"Por que os bascos sim e os catalães não?", resumiu recentemente o jornal barcelonês La Vanguardia.
[SAIBAMAIS]Na Espanha, o Estado central arrecada a maior parte dos impostos e depois compartilha o recebido entre as 17 regiões que o compõe. As únicas exceções são o País Basco e a vizinha Navarra, que arrecadam diretamente os tributos dos contribuintes e decidem por conta própria em que gastam o dinheiro.
A participação das duas regiões nos gastos do Estado central são mínimas e se limitam essencialmente à Defesa e a um fundo de solidariedade entre regiões. Igualmente, têm reembolsada parte do arrecadado com o IVA.
O resultado de tudo isto é que "o gasto público no País Basco é o dobro em comparação com o resto da Espanha.
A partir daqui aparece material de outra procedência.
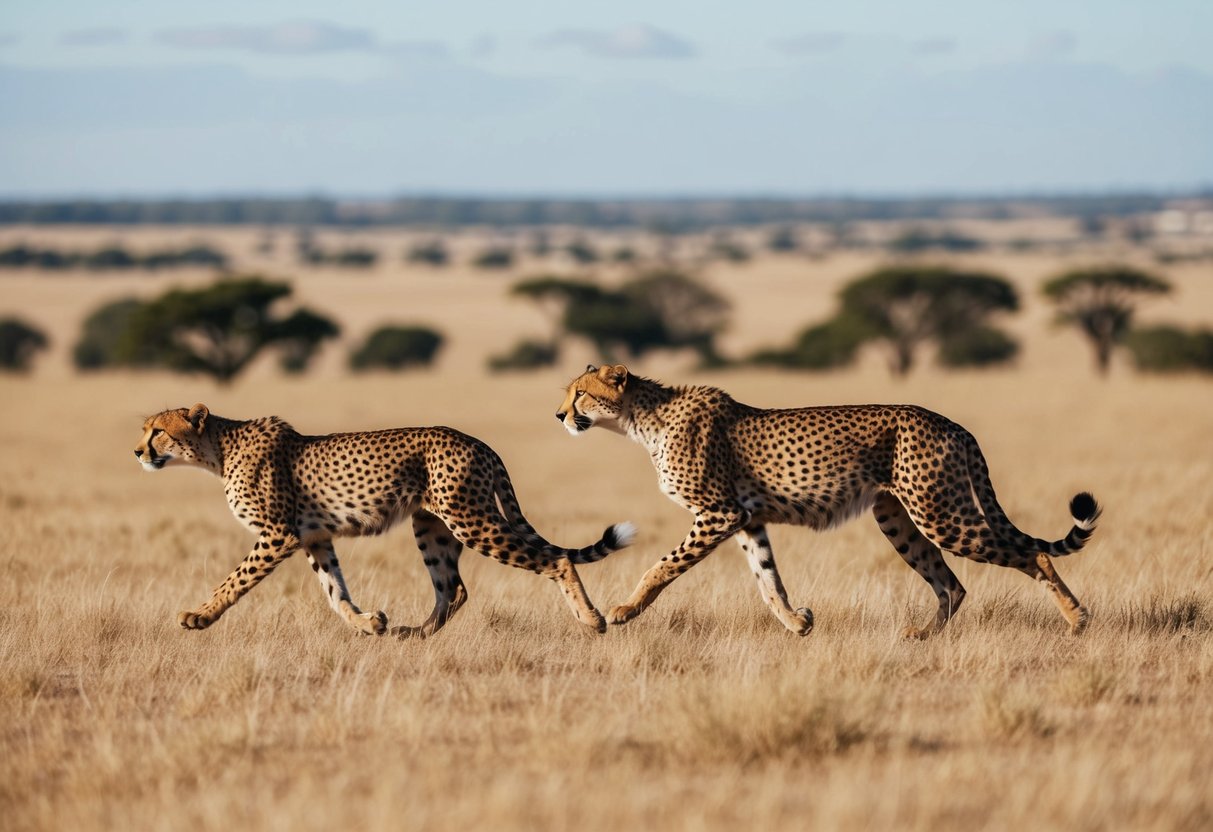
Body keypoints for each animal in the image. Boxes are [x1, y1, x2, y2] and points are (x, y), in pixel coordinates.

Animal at [134, 404, 636, 637]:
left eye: (158, 430)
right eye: (145, 430)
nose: (137, 451)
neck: (218, 450)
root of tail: (474, 440)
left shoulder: (278, 535)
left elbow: (234, 579)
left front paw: (200, 615)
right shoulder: (315, 537)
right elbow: (334, 590)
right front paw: (367, 623)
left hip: (471, 520)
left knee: (555, 561)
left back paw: (592, 619)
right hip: (432, 527)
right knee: (453, 588)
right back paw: (414, 634)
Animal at [556, 364, 1102, 638]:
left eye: (580, 393)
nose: (559, 415)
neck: (642, 419)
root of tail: (949, 422)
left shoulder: (718, 513)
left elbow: (662, 566)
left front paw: (625, 610)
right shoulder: (747, 519)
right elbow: (767, 579)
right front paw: (797, 622)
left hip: (940, 514)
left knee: (1031, 555)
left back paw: (1077, 620)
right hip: (896, 516)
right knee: (952, 584)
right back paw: (923, 637)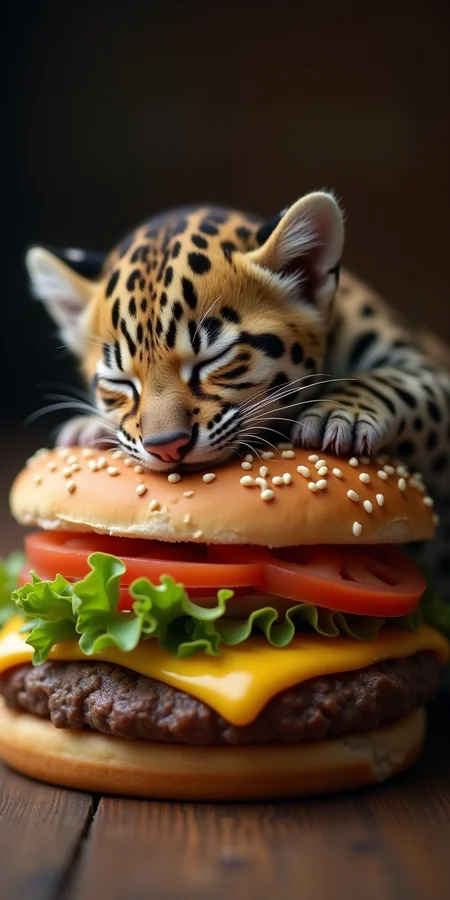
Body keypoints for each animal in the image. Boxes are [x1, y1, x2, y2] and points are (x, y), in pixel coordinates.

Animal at [25, 191, 450, 595]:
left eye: (213, 358)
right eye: (119, 381)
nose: (166, 447)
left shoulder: (430, 374)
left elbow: (399, 384)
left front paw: (340, 413)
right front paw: (88, 427)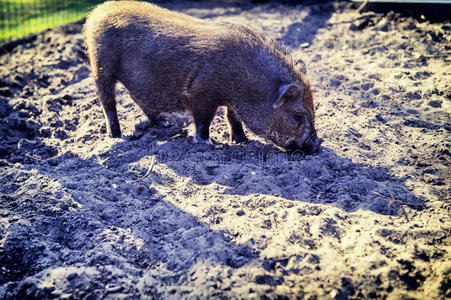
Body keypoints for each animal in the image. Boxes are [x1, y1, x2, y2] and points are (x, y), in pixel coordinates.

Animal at [81, 0, 322, 155]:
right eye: (297, 116)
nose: (318, 143)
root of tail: (97, 13)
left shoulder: (231, 102)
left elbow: (232, 118)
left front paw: (242, 141)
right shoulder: (201, 93)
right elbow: (204, 121)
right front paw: (209, 144)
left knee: (139, 100)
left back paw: (165, 124)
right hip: (100, 67)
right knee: (108, 103)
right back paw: (117, 137)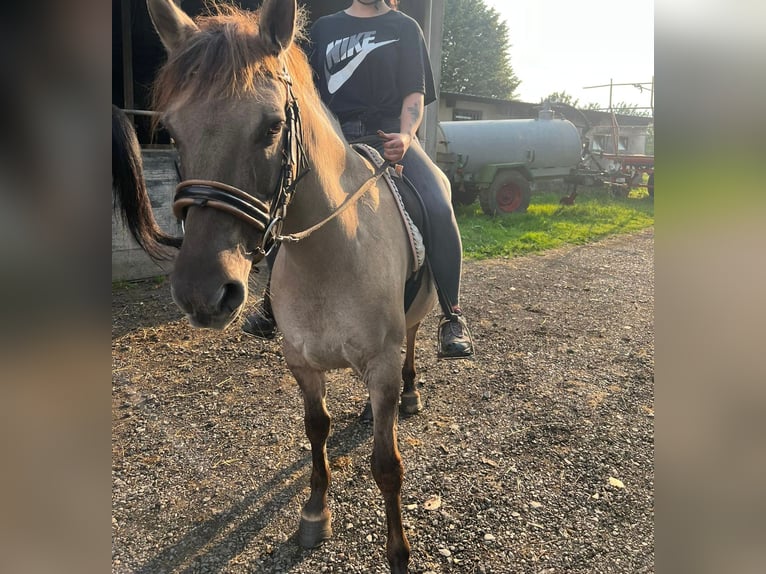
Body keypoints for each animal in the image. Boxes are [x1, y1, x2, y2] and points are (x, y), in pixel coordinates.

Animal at [112, 2, 438, 572]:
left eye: (271, 127)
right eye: (170, 131)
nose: (202, 293)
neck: (330, 255)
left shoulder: (381, 363)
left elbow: (386, 465)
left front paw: (398, 553)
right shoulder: (301, 362)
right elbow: (316, 431)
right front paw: (314, 515)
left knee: (416, 338)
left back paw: (413, 390)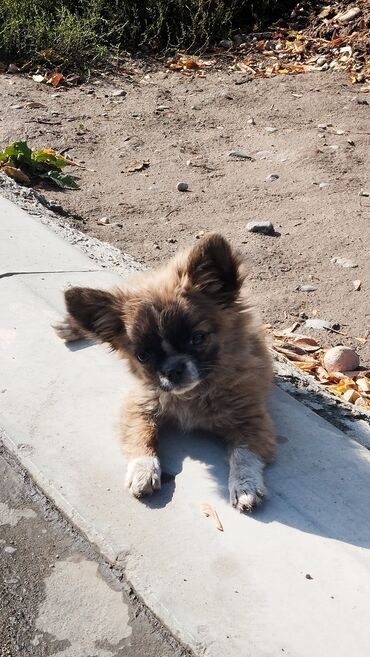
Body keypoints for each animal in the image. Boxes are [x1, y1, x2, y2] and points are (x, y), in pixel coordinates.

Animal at [54, 233, 274, 510]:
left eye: (198, 338)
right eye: (143, 356)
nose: (173, 370)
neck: (194, 395)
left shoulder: (252, 420)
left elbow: (244, 455)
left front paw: (245, 485)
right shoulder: (139, 406)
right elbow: (142, 436)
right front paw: (143, 470)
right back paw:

É uma desigualdade insuportável e tem algo a ver com o problema catalão", explica Alain Cuenca, especialista em financiamento regional da Universidade de Zaragoza.
Bascos e navarros podem passar como ricos, já que juntamente com a região de Madri ocupam os três primeiros postos da renda per capita da Espanha.
Tensão crescente
Nos últimos meses parou de aumentar a tensão na Catalunha, onde o governo separatista convocou para 1; de outubro um referendo de autodeterminação proibido pela Justiça espanhola.
Os privilégios fiscais do País Basco, instaurados no século XIX e parcialmente abolidos durante a ditadura franquista, foram restabelecidos pela Constituição democrática de 1978.
Uma decisão que, segundo vários especialistas consultados pela AFP, foi tomada em parte sob a pressão dos atentados da organização separatista armada ETA, que por então matava a cada ano dezenas de pessoas.
Diante deste sistema tão vantajoso, "há uma percepção de injustiça de parte de muitos cidadãos na Catalunha", diz Joan Botella, professor de ciência política da Universidade Autônoma de Barcelona.
Sobretudo quando a Catalunha aporta quase 20% do PIB espanhol, contra 6% do País Vasco.
Além disso, costuma ocorrer que o governo regional basco se nega a pagar o que deve ao Estado central, sem que haja sanções, aponta Cuenca. "Os aviões militares, por exemplo, deve-se pagá-los, mas quando não estão de acordo [com a quantia], não pagam".
Os catalães, por sua vez, entregam ao Estado mais dinheiro do que recebem: 10 bilhões de euros, segundo Madri, 16 bilhões de euros, segundo Barcelona.
A questão fiscal "não é a única motivação do movimento separatista, mas tem sido um elemento muito importante", lembra Botella.
Cálculo equitativo
O argumento fiscal se tornou um mantra com a eleição de Artur Mas como presidente da Catalunha em 2010. Dois anos depois, propôs solenemente a Madri um novo acordo fiscal, calcado no modelo basco.
Diante da recusa do conservador Mariano Rajoy, confrontado com uma dura crise econômica desde que chegou ao poder em 2011, Mas convocou eleições antecipadas, que venceu em 2013 com a promessa de organizar um referendo de autodeterminação, uma ideia defendida até então unicamente nos círculos separatistas mais radicais.
A frustração "desempenhou um papel significativo" na ascensão do separatismo na Catalunha, comenta Caroline Gray, especialista em movimentos separatistas espanhóis na universidade britânica de Aston.
Segundo ela, "vai além do aspecto financeiro, não se trata apenas de pedir dinheiro para a Catalunha, trata-se de pedir o poder de decidir. É uma questão de controle e de autoridade".
Com sua autonomia fiscal, os bascos têm uma relação com Madri que "nenhuma força política da Catalunha poderia estabelecer nunca com o governo espanhol", constatava em setembro o atual presidente catalão, o separatista Carles Puigdemont.
"O problema é que o sistema basco não pode se estender aos catalães enquanto não se calcule de forma mais equitativa", assegura Alain Cuenca.
É que, segundo ele, "se se faz o mesmo com a Catalunha, a Espanha quebra", por ser aquela uma região maior e com uma economia maior.
A revisão do sistema seria especialmente difícil para um Mariano Rajoy em minoria no Parlamento espanhol, e dependente dos cinco deputados bascos para levar adiante os orçamentos.
A poucos dias de um referendo que desata paixões, "as questões econômicas são vistas como pouco importantes. Mas quando a fumaça se dissipar (...), a solução deverá comportar elementos distintos e um deles certamente será o fiscal", antecipa Joan Botella.